Posted by: Cop Car | December 16, 2017 at 02:37 PM
Lol. I was not thinking of the Bear and The Buff in a dog fight. And it is probably not close to reality. It just struck me as interesting that both nation’s strategic bomber fleets are based on planes that are older than the parents of the crews. I am confident that the US avionics are better than what the Russians have stolen from us. ;-)
Posted by: Ingineer66 | December 17, 2017 at 10:25 PM
Small World. The B52s Computers were Programmed in Jovial, for which I once wrote a Compiler. I evEn met Jules once when we both worked for CSC 😁
Posted by: Ole Phat stu | December 18, 2017 at 10:16 AM
Ingineer--Now that's another mental picture to tickle my fancy: Bear/BUFF dogfight!
Stu--You have met a lot of interesting people. Was that in the days of the Hound Dog GAM-77/AGM-28? On more reflection, the 77 was probably a bit before your time. I remember it, but I don't recall what (if anything) I did for/with/on it.
Posted by: Cop Car | December 20, 2017 at 09:53 AM
Well didn’t the B-52 did have a tail gunner when it first came out?

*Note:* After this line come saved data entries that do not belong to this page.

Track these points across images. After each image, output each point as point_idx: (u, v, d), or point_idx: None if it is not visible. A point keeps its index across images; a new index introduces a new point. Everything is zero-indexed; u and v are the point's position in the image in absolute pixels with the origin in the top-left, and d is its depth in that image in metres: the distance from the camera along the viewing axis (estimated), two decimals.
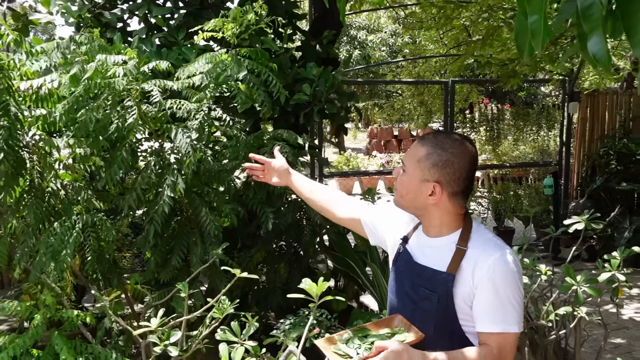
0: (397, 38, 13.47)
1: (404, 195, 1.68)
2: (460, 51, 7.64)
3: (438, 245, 1.68)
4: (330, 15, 4.43)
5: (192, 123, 2.44)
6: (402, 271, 1.75)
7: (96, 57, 2.31)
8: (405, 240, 1.78)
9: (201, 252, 2.66)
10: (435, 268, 1.64)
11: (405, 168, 1.67)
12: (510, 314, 1.56)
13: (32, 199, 2.44)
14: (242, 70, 2.50)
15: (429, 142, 1.65)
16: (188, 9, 3.69)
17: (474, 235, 1.65)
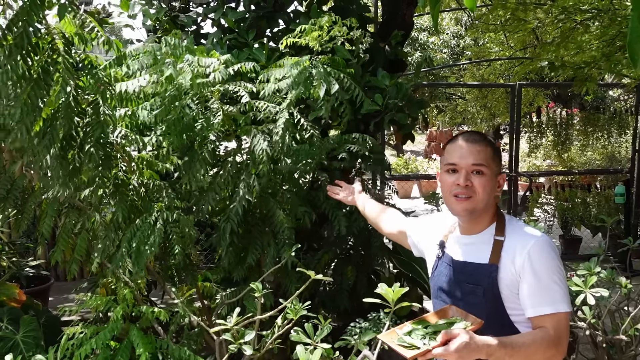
0: (460, 40, 13.23)
1: (484, 197, 1.73)
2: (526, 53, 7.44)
3: (476, 241, 1.77)
4: (400, 16, 4.39)
5: (275, 129, 2.47)
6: (444, 273, 1.83)
7: (185, 58, 2.38)
8: (442, 245, 1.88)
9: (274, 252, 2.70)
10: (477, 262, 1.73)
11: (483, 169, 1.72)
12: (557, 294, 1.63)
13: (118, 196, 2.53)
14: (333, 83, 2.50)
15: (484, 140, 1.76)
16: (261, 12, 3.73)
17: (509, 226, 1.75)
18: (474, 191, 1.72)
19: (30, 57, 2.12)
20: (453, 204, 1.75)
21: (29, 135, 2.23)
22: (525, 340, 1.57)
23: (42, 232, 2.89)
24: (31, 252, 5.05)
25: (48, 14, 2.25)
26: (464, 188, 1.72)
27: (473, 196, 1.72)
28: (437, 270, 1.87)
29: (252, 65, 2.62)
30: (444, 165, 1.80)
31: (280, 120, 2.47)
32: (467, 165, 1.73)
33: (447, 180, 1.77)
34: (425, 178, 9.91)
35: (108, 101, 2.41)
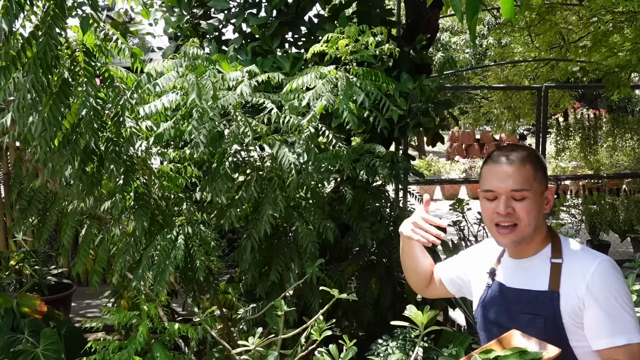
0: (483, 40, 13.05)
1: (531, 222, 1.55)
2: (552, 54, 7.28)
3: (530, 264, 1.60)
4: (425, 20, 4.30)
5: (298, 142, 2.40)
6: (494, 303, 1.65)
7: (208, 72, 2.33)
8: (493, 273, 1.68)
9: (298, 268, 2.63)
10: (535, 289, 1.55)
11: (525, 194, 1.54)
12: (629, 322, 1.47)
13: (138, 209, 2.49)
14: (358, 94, 2.42)
15: (522, 158, 1.57)
16: (283, 18, 3.68)
17: (565, 247, 1.58)
18: (517, 218, 1.54)
19: (51, 71, 2.07)
20: (497, 235, 1.58)
21: (49, 148, 2.20)
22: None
23: (63, 242, 2.87)
24: (53, 260, 5.05)
25: (69, 26, 2.21)
26: (505, 216, 1.54)
27: (517, 224, 1.54)
28: (486, 301, 1.67)
29: (279, 77, 2.54)
30: (481, 191, 1.62)
31: (305, 134, 2.40)
32: (506, 191, 1.55)
33: (487, 207, 1.59)
34: (449, 183, 9.77)
35: (129, 113, 2.37)
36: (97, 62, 2.24)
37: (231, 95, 2.36)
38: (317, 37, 3.76)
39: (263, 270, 2.84)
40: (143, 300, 2.67)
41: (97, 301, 5.26)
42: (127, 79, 2.41)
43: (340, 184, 3.11)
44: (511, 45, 8.74)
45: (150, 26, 4.10)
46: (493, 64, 9.64)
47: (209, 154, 2.47)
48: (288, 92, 2.68)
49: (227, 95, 2.39)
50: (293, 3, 3.91)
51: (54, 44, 1.98)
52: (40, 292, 4.20)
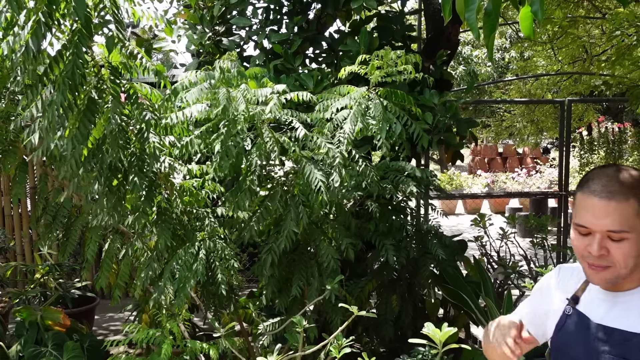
0: (504, 53, 12.99)
1: (628, 265, 1.33)
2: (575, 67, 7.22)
3: (627, 299, 1.39)
4: (445, 36, 4.30)
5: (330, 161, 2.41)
6: (573, 336, 1.45)
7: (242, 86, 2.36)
8: (575, 300, 1.47)
9: (318, 284, 2.63)
10: (629, 330, 1.34)
11: (624, 235, 1.31)
12: None
13: (160, 224, 2.51)
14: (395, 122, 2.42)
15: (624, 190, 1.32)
16: (304, 35, 3.71)
17: None
18: (611, 261, 1.33)
19: (78, 89, 2.12)
20: (588, 273, 1.38)
21: (76, 164, 2.24)
22: None
23: (86, 257, 2.91)
24: (77, 273, 5.12)
25: (95, 43, 2.26)
26: (598, 258, 1.33)
27: (612, 267, 1.34)
28: (562, 332, 1.48)
29: (308, 96, 2.54)
30: (573, 222, 1.38)
31: (337, 159, 2.39)
32: (602, 231, 1.32)
33: (578, 242, 1.37)
34: (471, 197, 9.67)
35: (154, 128, 2.41)
36: (122, 80, 2.28)
37: (260, 110, 2.39)
38: (338, 53, 3.79)
39: (283, 285, 2.85)
40: (164, 316, 2.69)
41: (120, 314, 5.31)
42: (152, 95, 2.45)
43: (364, 200, 3.11)
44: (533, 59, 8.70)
45: (173, 43, 4.17)
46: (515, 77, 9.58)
47: (232, 168, 2.49)
48: (319, 111, 2.68)
49: (256, 109, 2.42)
50: (314, 19, 3.95)
51: (81, 63, 2.03)
52: (64, 305, 4.25)
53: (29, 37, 1.92)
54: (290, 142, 2.55)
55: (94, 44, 2.27)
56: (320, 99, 2.65)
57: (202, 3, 4.20)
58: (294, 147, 2.55)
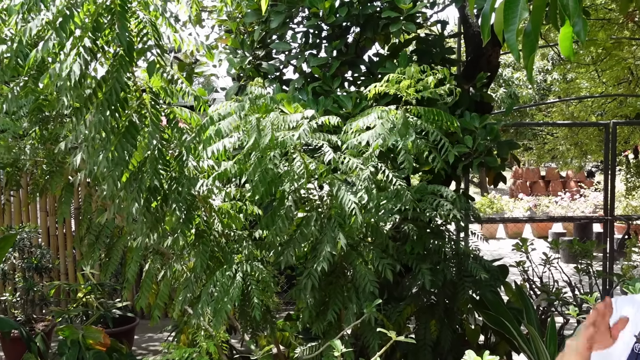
0: (546, 75, 12.80)
1: None
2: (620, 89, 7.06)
3: None
4: (485, 58, 4.27)
5: (359, 183, 2.41)
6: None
7: (271, 115, 2.39)
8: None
9: (356, 307, 2.61)
10: None
11: None
12: None
13: (199, 246, 2.54)
14: (410, 134, 2.43)
15: None
16: (343, 58, 3.73)
17: None
18: None
19: (119, 112, 2.18)
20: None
21: (116, 185, 2.29)
22: None
23: (127, 277, 2.96)
24: (118, 293, 5.21)
25: (137, 70, 2.32)
26: None
27: None
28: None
29: (336, 120, 2.57)
30: None
31: (364, 174, 2.40)
32: None
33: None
34: (512, 221, 9.47)
35: (193, 153, 2.45)
36: (162, 104, 2.34)
37: (289, 136, 2.40)
38: (377, 76, 3.80)
39: (320, 308, 2.83)
40: (202, 337, 2.70)
41: (159, 334, 5.36)
42: (191, 119, 2.50)
43: (402, 222, 3.08)
44: (576, 81, 8.55)
45: (214, 67, 4.25)
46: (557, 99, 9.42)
47: (266, 192, 2.51)
48: (346, 132, 2.71)
49: (287, 135, 2.45)
50: (353, 43, 3.98)
51: (121, 87, 2.09)
52: (104, 325, 4.32)
53: (73, 63, 1.99)
54: (322, 166, 2.56)
55: (137, 69, 2.33)
56: (350, 121, 2.66)
57: (242, 28, 4.28)
58: (324, 170, 2.55)
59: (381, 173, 2.65)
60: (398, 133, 2.50)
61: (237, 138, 2.47)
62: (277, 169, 2.51)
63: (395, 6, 3.58)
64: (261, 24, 3.95)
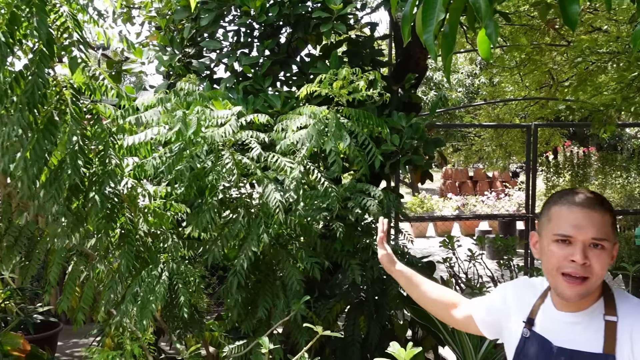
0: (474, 79, 13.25)
1: (601, 277, 1.41)
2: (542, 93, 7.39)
3: (580, 321, 1.44)
4: (414, 60, 4.38)
5: (288, 182, 2.43)
6: (533, 358, 1.48)
7: (196, 108, 2.36)
8: (531, 323, 1.52)
9: (284, 305, 2.62)
10: (587, 350, 1.39)
11: (604, 244, 1.39)
12: None
13: (123, 246, 2.48)
14: (345, 137, 2.47)
15: (602, 204, 1.43)
16: (274, 58, 3.74)
17: (620, 302, 1.43)
18: (590, 271, 1.38)
19: (38, 108, 2.10)
20: (563, 287, 1.41)
21: (33, 184, 2.20)
22: None
23: (49, 279, 2.85)
24: (40, 298, 5.00)
25: (57, 65, 2.24)
26: (580, 267, 1.37)
27: (589, 277, 1.38)
28: (522, 355, 1.52)
29: (265, 118, 2.58)
30: (551, 234, 1.43)
31: (294, 174, 2.42)
32: (586, 239, 1.38)
33: (556, 253, 1.41)
34: (441, 219, 9.76)
35: (116, 151, 2.39)
36: (84, 101, 2.27)
37: (216, 131, 2.39)
38: (309, 76, 3.82)
39: (249, 307, 2.82)
40: (127, 339, 2.64)
41: (85, 340, 5.18)
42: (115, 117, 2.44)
43: (330, 221, 3.13)
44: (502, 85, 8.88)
45: (142, 65, 4.16)
46: (484, 102, 9.77)
47: (196, 190, 2.48)
48: (279, 131, 2.72)
49: (213, 131, 2.43)
50: (285, 43, 3.99)
51: (42, 83, 2.01)
52: (25, 331, 4.14)
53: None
54: (252, 164, 2.56)
55: (57, 65, 2.25)
56: (281, 120, 2.68)
57: (172, 25, 4.21)
58: (255, 168, 2.55)
59: (310, 173, 2.68)
60: (333, 136, 2.52)
61: (162, 131, 2.42)
62: (203, 164, 2.48)
63: (326, 7, 3.63)
64: (191, 21, 3.90)
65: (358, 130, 2.60)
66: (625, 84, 4.24)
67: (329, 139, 2.49)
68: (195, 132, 2.27)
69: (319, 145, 2.51)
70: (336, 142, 2.49)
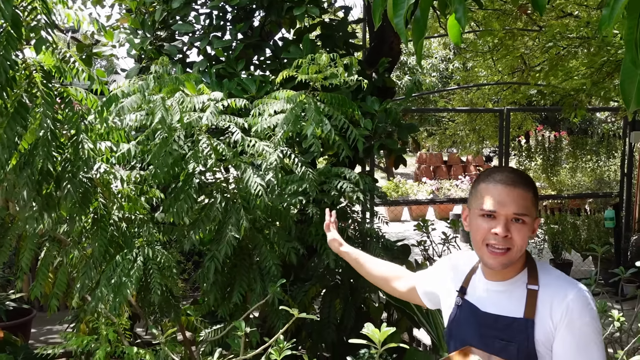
0: (448, 64, 13.33)
1: (522, 248, 1.53)
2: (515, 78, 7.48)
3: (505, 289, 1.57)
4: (387, 45, 4.39)
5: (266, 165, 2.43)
6: (466, 325, 1.62)
7: (176, 94, 2.34)
8: (463, 292, 1.66)
9: (260, 289, 2.63)
10: (510, 315, 1.53)
11: (525, 219, 1.51)
12: (596, 356, 1.47)
13: (96, 231, 2.46)
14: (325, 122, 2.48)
15: (525, 181, 1.55)
16: (247, 41, 3.72)
17: (542, 273, 1.55)
18: (512, 243, 1.50)
19: (7, 91, 2.06)
20: (487, 257, 1.53)
21: (3, 169, 2.17)
22: None
23: (21, 265, 2.81)
24: (12, 285, 4.93)
25: (26, 47, 2.20)
26: (502, 240, 1.50)
27: (511, 249, 1.50)
28: (455, 321, 1.66)
29: (243, 102, 2.57)
30: (477, 209, 1.56)
31: (271, 158, 2.42)
32: (508, 213, 1.50)
33: (481, 226, 1.54)
34: (416, 203, 9.84)
35: (89, 135, 2.36)
36: (55, 84, 2.23)
37: (197, 117, 2.37)
38: (282, 60, 3.81)
39: (226, 291, 2.83)
40: (102, 324, 2.63)
41: (59, 327, 5.13)
42: (87, 100, 2.40)
43: (306, 205, 3.14)
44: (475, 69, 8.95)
45: (114, 48, 4.09)
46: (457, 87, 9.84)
47: (172, 175, 2.47)
48: (256, 116, 2.71)
49: (192, 116, 2.41)
50: (258, 26, 3.96)
51: (9, 65, 1.97)
52: None
53: None
54: (227, 149, 2.55)
55: (26, 47, 2.21)
56: (257, 104, 2.67)
57: (143, 8, 4.15)
58: (232, 153, 2.55)
59: (287, 157, 2.68)
60: (313, 120, 2.53)
61: (139, 117, 2.40)
62: (181, 150, 2.47)
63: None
64: (162, 3, 3.85)
65: (336, 114, 2.61)
66: (595, 68, 4.31)
67: (308, 123, 2.49)
68: (180, 119, 2.26)
69: (296, 129, 2.51)
70: (317, 126, 2.49)
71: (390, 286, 2.00)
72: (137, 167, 2.96)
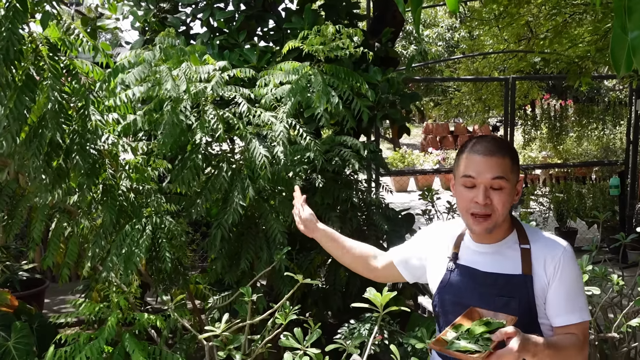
0: (454, 33, 13.20)
1: (504, 212, 1.63)
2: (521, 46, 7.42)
3: (498, 250, 1.68)
4: (390, 14, 4.38)
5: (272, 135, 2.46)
6: (463, 286, 1.69)
7: (183, 65, 2.36)
8: (455, 257, 1.74)
9: (267, 257, 2.69)
10: (509, 273, 1.63)
11: (502, 184, 1.60)
12: (583, 303, 1.64)
13: (106, 201, 2.52)
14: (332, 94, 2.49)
15: (502, 149, 1.63)
16: (250, 12, 3.72)
17: (529, 233, 1.68)
18: (493, 209, 1.60)
19: (15, 65, 2.10)
20: (472, 224, 1.63)
21: (14, 142, 2.21)
22: (565, 343, 1.57)
23: (32, 236, 2.88)
24: (25, 256, 5.04)
25: (32, 20, 2.23)
26: (483, 207, 1.60)
27: (492, 214, 1.61)
28: (448, 286, 1.72)
29: (250, 72, 2.59)
30: (459, 177, 1.65)
31: (279, 130, 2.45)
32: (486, 181, 1.60)
33: (464, 196, 1.63)
34: (421, 173, 9.86)
35: (96, 106, 2.40)
36: (61, 57, 2.26)
37: (203, 87, 2.40)
38: (286, 30, 3.81)
39: (233, 259, 2.89)
40: (113, 292, 2.71)
41: (71, 296, 5.25)
42: (93, 72, 2.44)
43: (310, 175, 3.18)
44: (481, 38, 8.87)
45: (117, 20, 4.10)
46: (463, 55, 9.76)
47: (175, 145, 2.51)
48: (261, 86, 2.73)
49: (199, 87, 2.44)
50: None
51: (16, 39, 2.00)
52: (12, 288, 4.19)
53: None
54: (234, 119, 2.59)
55: (32, 20, 2.23)
56: (263, 75, 2.69)
57: None
58: (238, 123, 2.58)
59: (292, 128, 2.71)
60: (323, 93, 2.55)
61: (146, 88, 2.43)
62: (188, 120, 2.51)
63: None
64: None
65: (341, 86, 2.63)
66: (600, 35, 4.28)
67: (317, 96, 2.51)
68: (187, 89, 2.29)
69: (304, 100, 2.54)
70: (325, 98, 2.51)
71: (368, 264, 1.98)
72: (144, 139, 3.01)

Sorry to keep your thread going but I am sitting in SMF on a delay after leaving my house at 1:00am to get here early because I was worried about parking on a holiday weekend. Parked closer than I normally do and there were other empty spaces. The captain or first officer is sick. We have a plane and flight attendants.
Posted by: Ingineer66 | December 22, 2017 at 07:22 AM
Ingineer--A plane and flight attendants don't fill the bill, do they? Yes, there was a tail gunner on most B-52s. "The retirement of Chief Master Sgt. Rob Wellbaum is notable since he was the last of the B-52 tail gunners in the Air Force. Most versions of the BUFF had four .50-caliber M3 machine guns – fast-firing versions of the historic Ma Deuce (1,000 rounds per minute, according to GlobalSecurity.org) that were also used on the F-86 Sabre. Two B-52 versions went with different armament options, the B-52B (twin 20mm cannon in some planes) and the B-52H (an M61 Vulcan)." from Decades-Ago
1) MSGT Wellbaum retired last May. Of course, it had been some years since he had served as tail gunner on a B-52.
2) The Vulcan gun had a really distinctive sound to it.